Instruction — Look through the listing below, find every line with the string "Beige", and copy it.

Segment Start: Data supplied

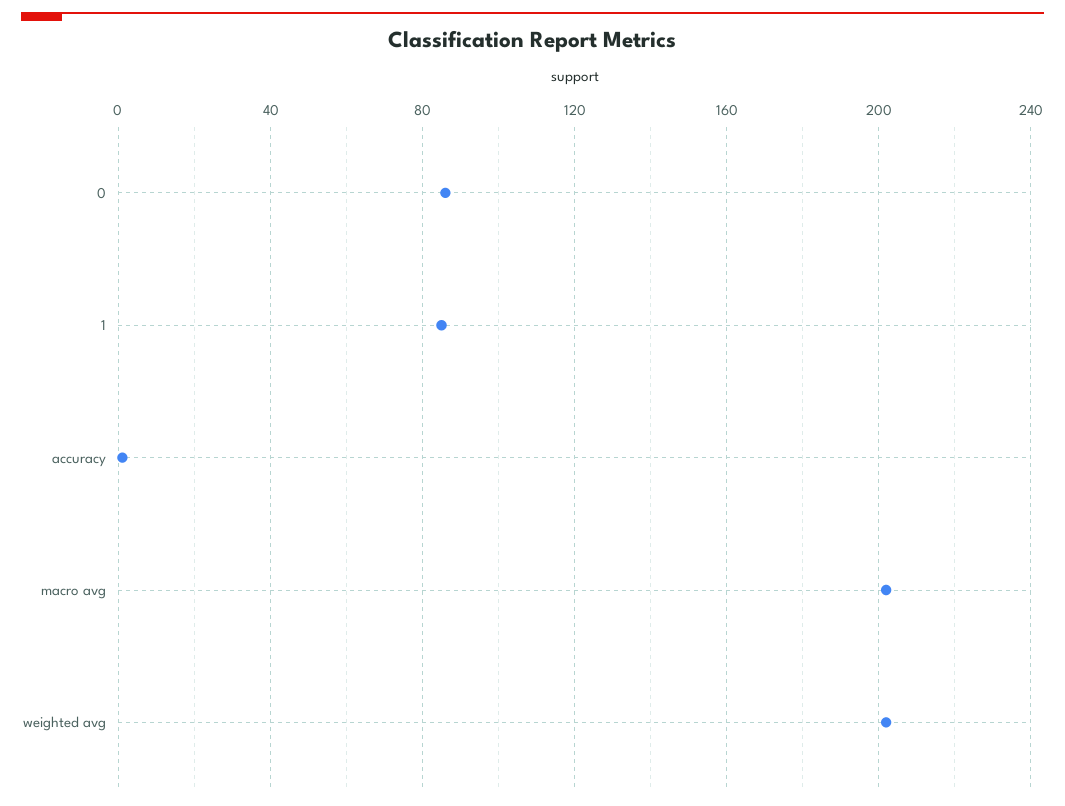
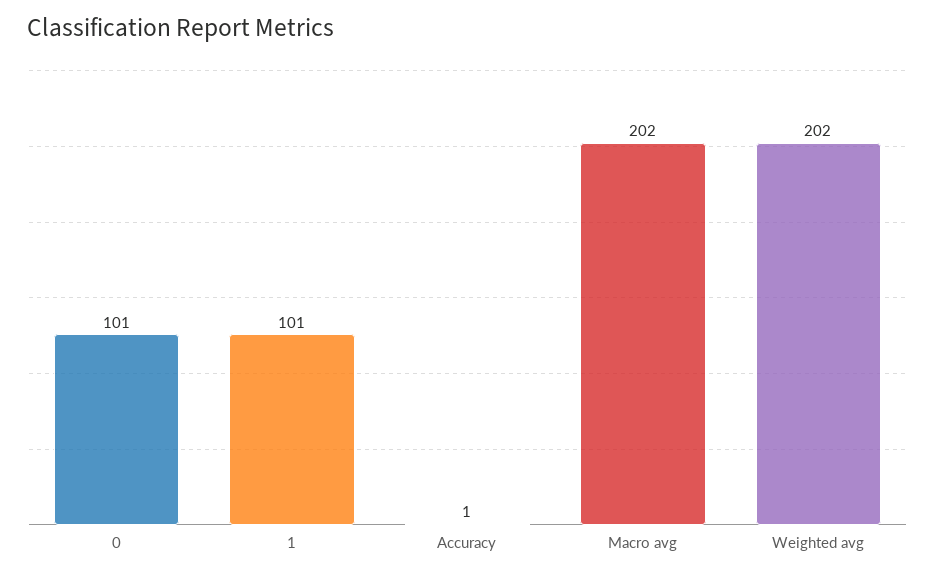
  {
-   "0": 85,
+   "0": 101,
-   "1": 85,
+   "1": 101,
    "accuracy": 1,
    "macro avg": 202,
    "weighted avg": 202
  }

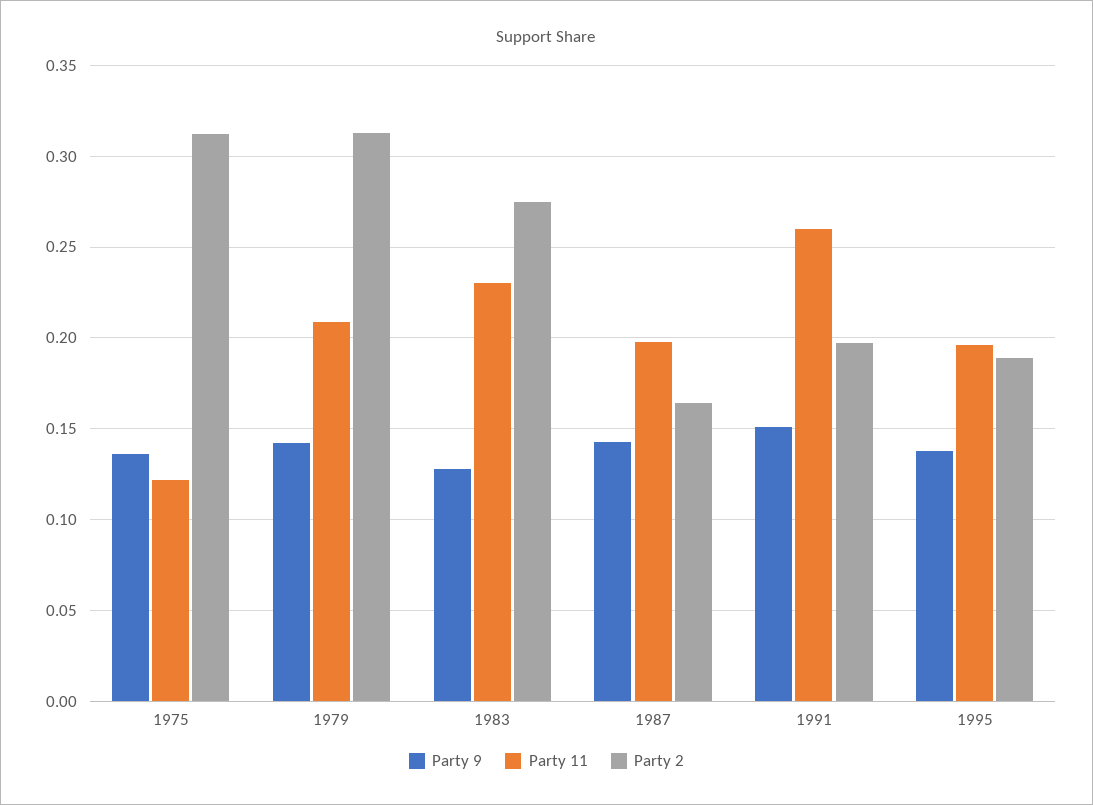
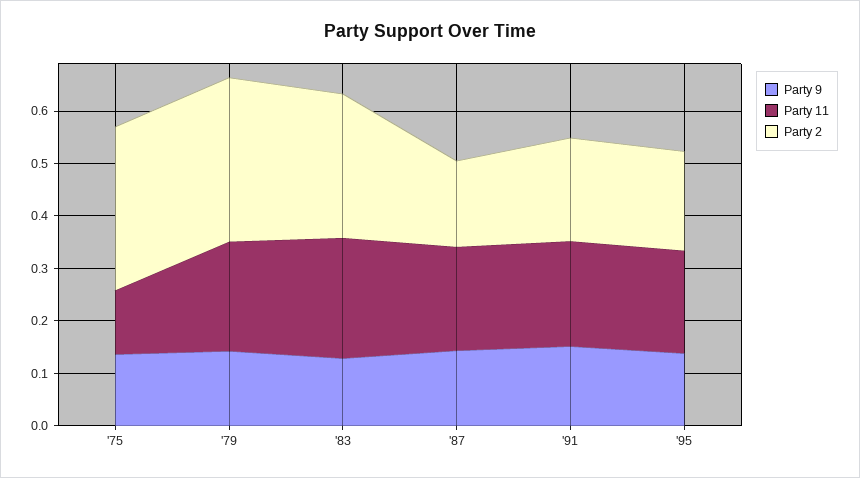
  {
    "Party 9": {
      "1975": 0.135,
      "1979": 0.14,
      "1983": 0.13,
      "1987": 0.145,
      "1991": 0.15,
      "1995": 0.14
    },
    "Party 11": {
      "1975": 0.12,
      "1979": 0.21,
      "1983": 0.23,
      "1987": 0.2,
-     "1991": 0.26,
+     "1991": 0.2,
      "1995": 0.195
    },
    "Party 2": {
      "1975": 0.31,
      "1979": 0.315,
      "1983": 0.275,
      "1987": 0.165,
      "1991": 0.195,
      "1995": 0.19
    }
  }

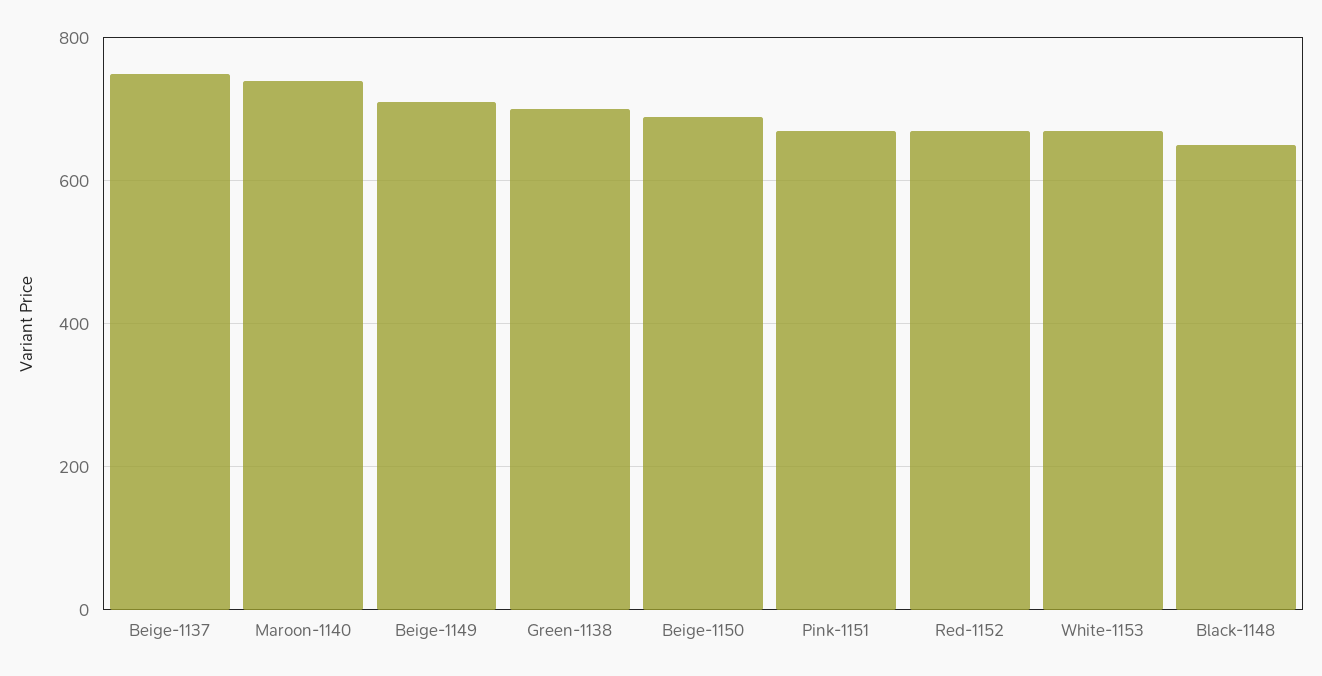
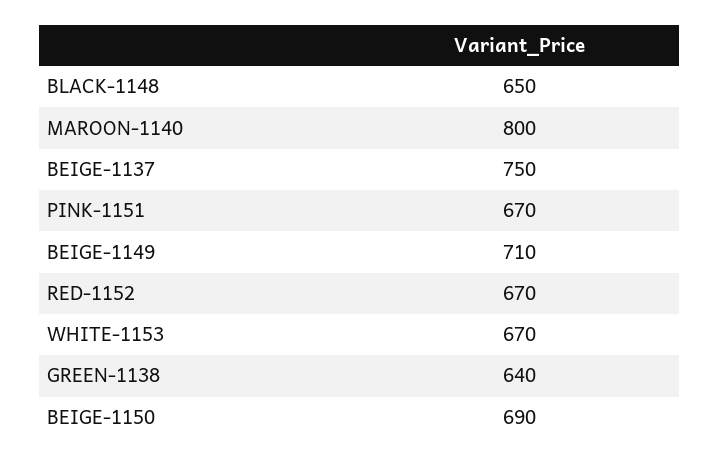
  {
    "Beige-1137": 750,
-   "Maroon-1140": 740,
+   "Maroon-1140": 800,
    "Beige-1149": 710,
-   "Green-1138": 700,
+   "Green-1138": 640,
    "Beige-1150": 690,
    "Pink-1151": 670,
    "Red-1152": 670,
    "White-1153": 670,
    "Black-1148": 650
  }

Segment End: Data supplied

Task solution —
    "Beige-1137": 750,
    "Beige-1149": 710,
    "Beige-1150": 690,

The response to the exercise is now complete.